Come out and you’re out

Come out and you’re out

The Boston Globe reports on a gay seminarian who was booted from St. John’s Seminary. The article gets it wrong, but who can blame the reporter since what he often gets is a mush of Church teaching.

Here’s what happened. An openly gay seminarian gets dismissed from the seminary because he won’t stop talking about homosexuality and specifically, his homosexuality. He claims that it is discrimination, that if one is simply a discreet and closeted homosexual there are no repercussions. To back up his argument, he says he knows of two seminarians who had sex in department store dressing room, even though he says he has no evidence.
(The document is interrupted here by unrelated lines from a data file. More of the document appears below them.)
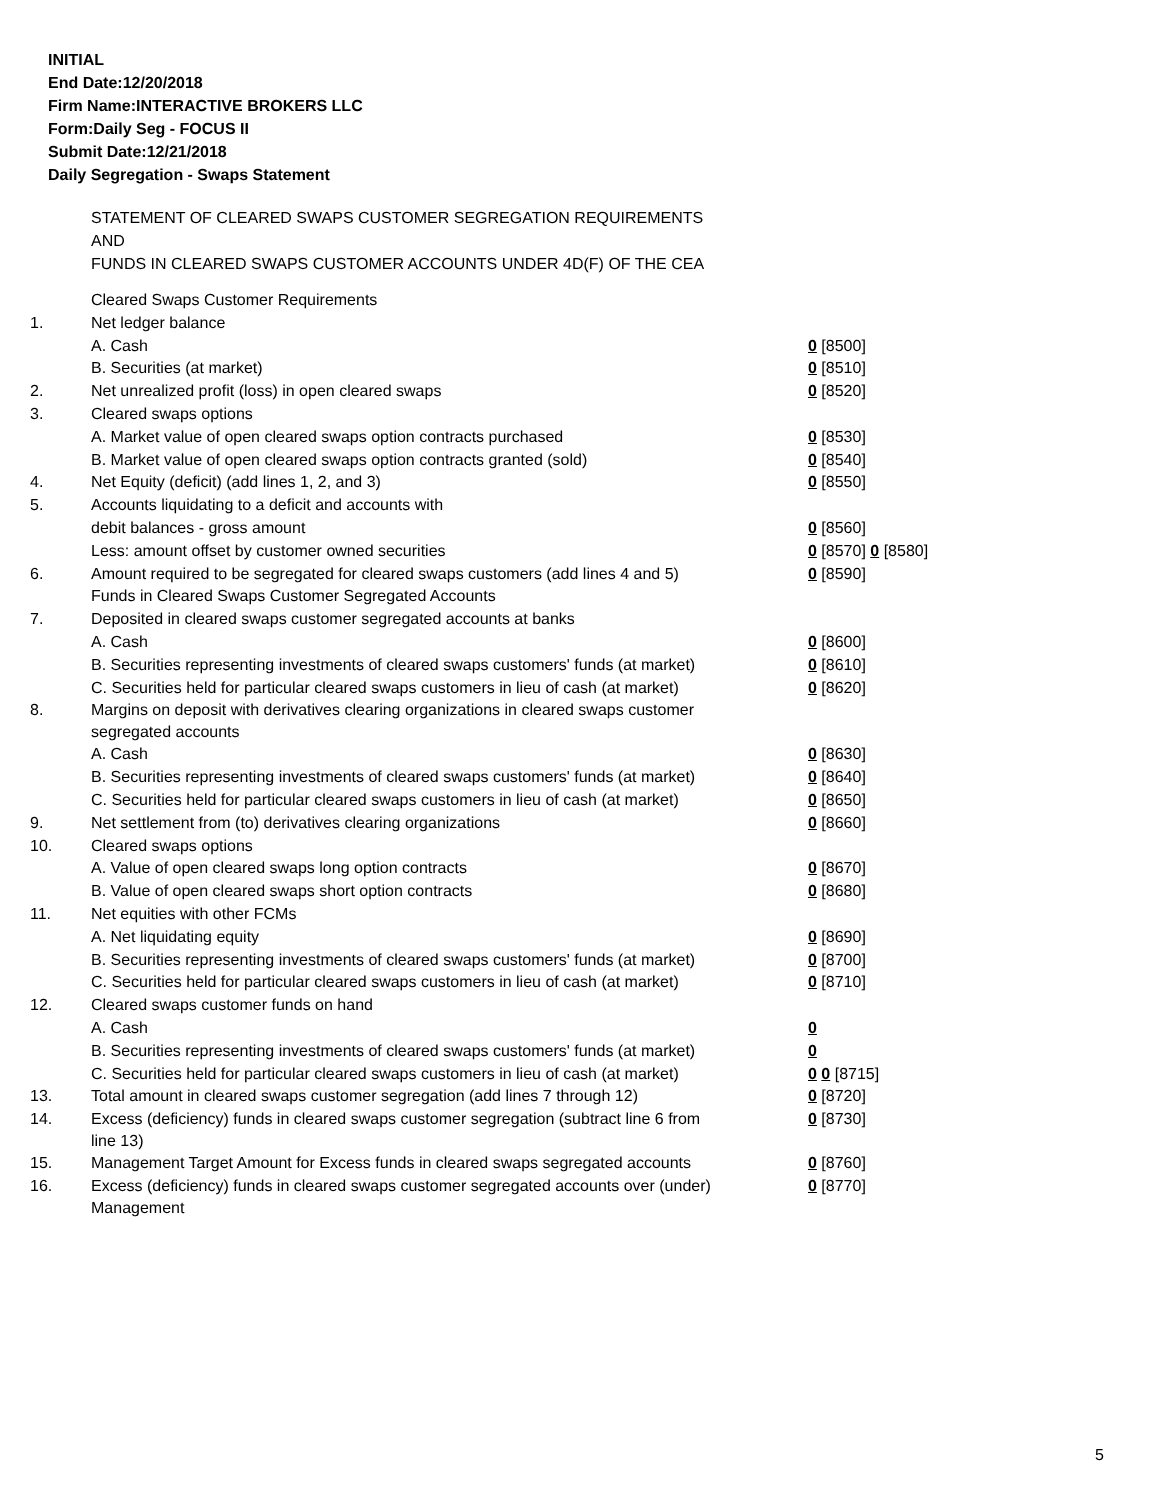INITIAL
End Date:12/20/2018
Firm Name:INTERACTIVE BROKERS LLC
Form:Daily Seg - FOCUS II
Submit Date:12/21/2018
Daily Segregation - Swaps Statement
STATEMENT OF CLEARED SWAPS CUSTOMER SEGREGATION REQUIREMENTS
AND
FUNDS IN CLEARED SWAPS CUSTOMER ACCOUNTS UNDER 4D(F) OF THE CEA
| | Cleared Swaps Customer Requirements | |
| 1. | Net ledger balance | |
| | A. Cash | 0 [8500] |
| | B. Securities (at market) | 0 [8510] |
| 2. | Net unrealized profit (loss) in open cleared swaps | 0 [8520] |
| 3. | Cleared swaps options | |
| | A. Market value of open cleared swaps option contracts purchased | 0 [8530] |
| | B. Market value of open cleared swaps option contracts granted (sold) | 0 [8540] |
| 4. | Net Equity (deficit) (add lines 1, 2, and 3) | 0 [8550] |
| 5. | Accounts liquidating to a deficit and accounts with | |
| | debit balances - gross amount | 0 [8560] |
| | Less: amount offset by customer owned securities | 0 [8570] 0 [8580] |
| 6. | Amount required to be segregated for cleared swaps customers (add lines 4 and 5) | 0 [8590] |
| | Funds in Cleared Swaps Customer Segregated Accounts | |
| 7. | Deposited in cleared swaps customer segregated accounts at banks | |
| | A. Cash | 0 [8600] |
| | B. Securities representing investments of cleared swaps customers' funds (at market) | 0 [8610] |
| | C. Securities held for particular cleared swaps customers in lieu of cash (at market) | 0 [8620] |
| 8. | Margins on deposit with derivatives clearing organizations in cleared swaps customer segregated accounts | |
| | A. Cash | 0 [8630] |
| | B. Securities representing investments of cleared swaps customers' funds (at market) | 0 [8640] |
| | C. Securities held for particular cleared swaps customers in lieu of cash (at market) | 0 [8650] |
| 9. | Net settlement from (to) derivatives clearing organizations | 0 [8660] |
| 10. | Cleared swaps options | |
| | A. Value of open cleared swaps long option contracts | 0 [8670] |
| | B. Value of open cleared swaps short option contracts | 0 [8680] |
| 11. | Net equities with other FCMs | |
| | A. Net liquidating equity | 0 [8690] |
| | B. Securities representing investments of cleared swaps customers' funds (at market) | 0 [8700] |
| | C. Securities held for particular cleared swaps customers in lieu of cash (at market) | 0 [8710] |
| 12. | Cleared swaps customer funds on hand | |
| | A. Cash | 0 |
| | B. Securities representing investments of cleared swaps customers' funds (at market) | 0 |
| | C. Securities held for particular cleared swaps customers in lieu of cash (at market) | 0 0 [8715] |
| 13. | Total amount in cleared swaps customer segregation (add lines 7 through 12) | 0 [8720] |
| 14. | Excess (deficiency) funds in cleared swaps customer segregation (subtract line 6 from line 13) | 0 [8730] |
| 15. | Management Target Amount for Excess funds in cleared swaps segregated accounts | 0 [8760] |
| 16. | Excess (deficiency) funds in cleared swaps customer segregated accounts over (under) Management | 0 [8770] |
5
This is what the reporter had to say: “According to Catholic teaching, homosexuality by itself is not considered a sin, although homosexual acts are.” True enough as it goes, but it fails to include the part about homosexuality itself being a disorder and an inclination to sin that should be rooted out. It is not enough, as the article claims the Church allows, for the homosexual to remain celibate yet gay. The call to holiness demands a rooting out of inclinations to sin in addition to sin itself. A heterosexual man must not lust after women, a thief shouldn’t fantasize about the best way to rob a bank, and so on.

So what did the seminarian’s sponsor, the Archdiocese of Hartford, have to say?

    Seminarians must be ‘‘able to live within the community structure and allow that structure to function in the way it is intended to function without creating a disruption by being outspoken on particular issues,’’ said Monsignor Gerard G. Schmitz, vocation director for the Hartford Archdiocese.

It seems to support the seminarians contention that it’s not the homosexuality but the outspokenness that’s the problem. Go along with the program until ordination, seems to be the watchword. So what does Boston say?

    The Rev. Christopher J. Coyne, a Boston Archdiocese spokesman and St. John’s faculty member, … said, ‘‘To enter into a Catholic seminary and continuously push an agenda that is not in keeping with the church’s teaching on sexual orientation is problematic.’‘

It’s a little better, but it still doesn’t speak to the individual’s own orientation. It’s about outspokenness.

    “A man who is same-sex oriented can be ordained as long as he understands and is accepting of the promise of celibacy as the church understands it,’’ Coyne said. ‘‘The judgment call is not based on whether a man is gay or not. The judgment call is whether or not a man is committed to a celibate lifestyle and all that entails.’‘

Okay, that one bothers me. It is a capitulation to homosexuality, to concupiscence. If a seminarian walks around lusting after women all day, is he suitable for ordination. How about if he lusts after children, even if he is “committed to a celibate lifestyle”?

Of course, the seminarian we learn has more problems with Church teaching that just homosexuality.

    According to Meehan, church officials have officially said he was expelled due to differences of opinion over church teachings. … Also, at a church gathering in Hartford, he was critical of the seminary for teaching that homosexuality is a moral choice and for discouraging discussions about ordination of women.

So it wasn’t just homosexuality. In fact, open dissent on one issue at the core of a person’s self-identity often leads to dissent on other Church teachings. So what is the Church to do in such a case? If a man dissents from Church teaching and will not see the truth of those teachings, the Church is not obligated to ordain him. Let him find another vocation, because a priest’s job is to teach the truth, not express his personal and flawed opinion.